## EXTRACT TO READ
......

I think we're mixing two different things here: what the kernel think of
the affinity, and what it is actually set to. Of course, things should
more or less match.

By default, Linux assumes that all interrupts are routed to CPU0. That's
the *boot* CPU, and not necessary what is the HW view of CPU0 (think of
kexec from a secondary CPU). What is expected is that you perform the
initial affinity configuration so that the interrupt is routed to this
boot CPU. After that, userspace is in charge.

> 2. The kernel will not call idu_irq_set_affinity() for IDU interrupt
> controller in some cases. It happens when the top interrupt
> controller does not support setting of the affinity and does not even
> support propagating of it (e.g. a GPIO interrupt controller on top of
> IDU which funnels all interrupts in one line). However
> idu_irq_set_affinity() must be called to unmask common interrupts in
> IDU. And if I want to make an affinity in irq_desc to match a real
> affinity I must call irq_set_affinity() instead of just
> idu_irq_set_affinity() .

My brain has just melted. Can you describe this a bit more, possibly
using some ASCII diagrams? I really don't understand what the affinity
settings have to do with unmasking the interrupt... It is that you mask
an interrupt by routing it to a dummy CPU?

Thanks,

M.
--
Jazz is not dead. It just smells funny...

......

## PROVIDED DATA

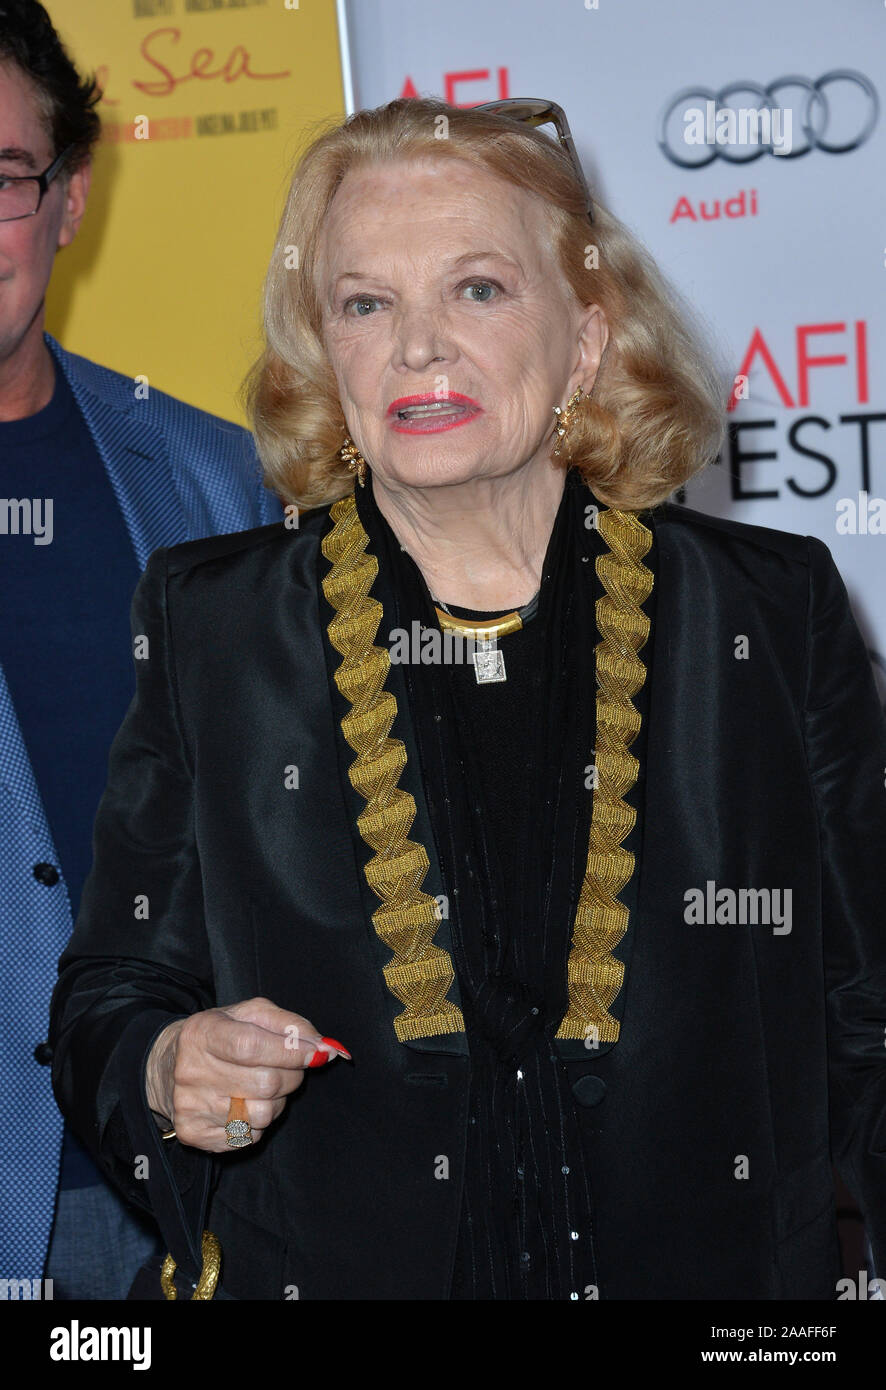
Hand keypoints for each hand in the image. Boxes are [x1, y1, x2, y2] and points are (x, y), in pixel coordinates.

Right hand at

......

## SET OF TASKS
(1) In the message about interrupt affinity, which CPU does Linux assume by default that all interrupts are routed to?
(2) Say whether each statement agrees with the message about interrupt affinity, answering yes or no and quoting the deciding words: (a) After the initial affinity configuration, userspace takes over. (b) The boot CPU is always the same as the hardware view of CPU0. (c) The writer understands how affinity settings relate to unmasking an interrupt.
The material is not needed for anything here.

## RESULTS FOR THE EXERCISE
(1) CPU0, which is the boot CPU.

(2)
(a) Yes: "After that, userspace is in charge."
(b) No: "That's the *boot* CPU, and not necessary what is the HW view of CPU0"
(c) No: "I really don't understand what the affinity settings have to do with unmasking the interrupt"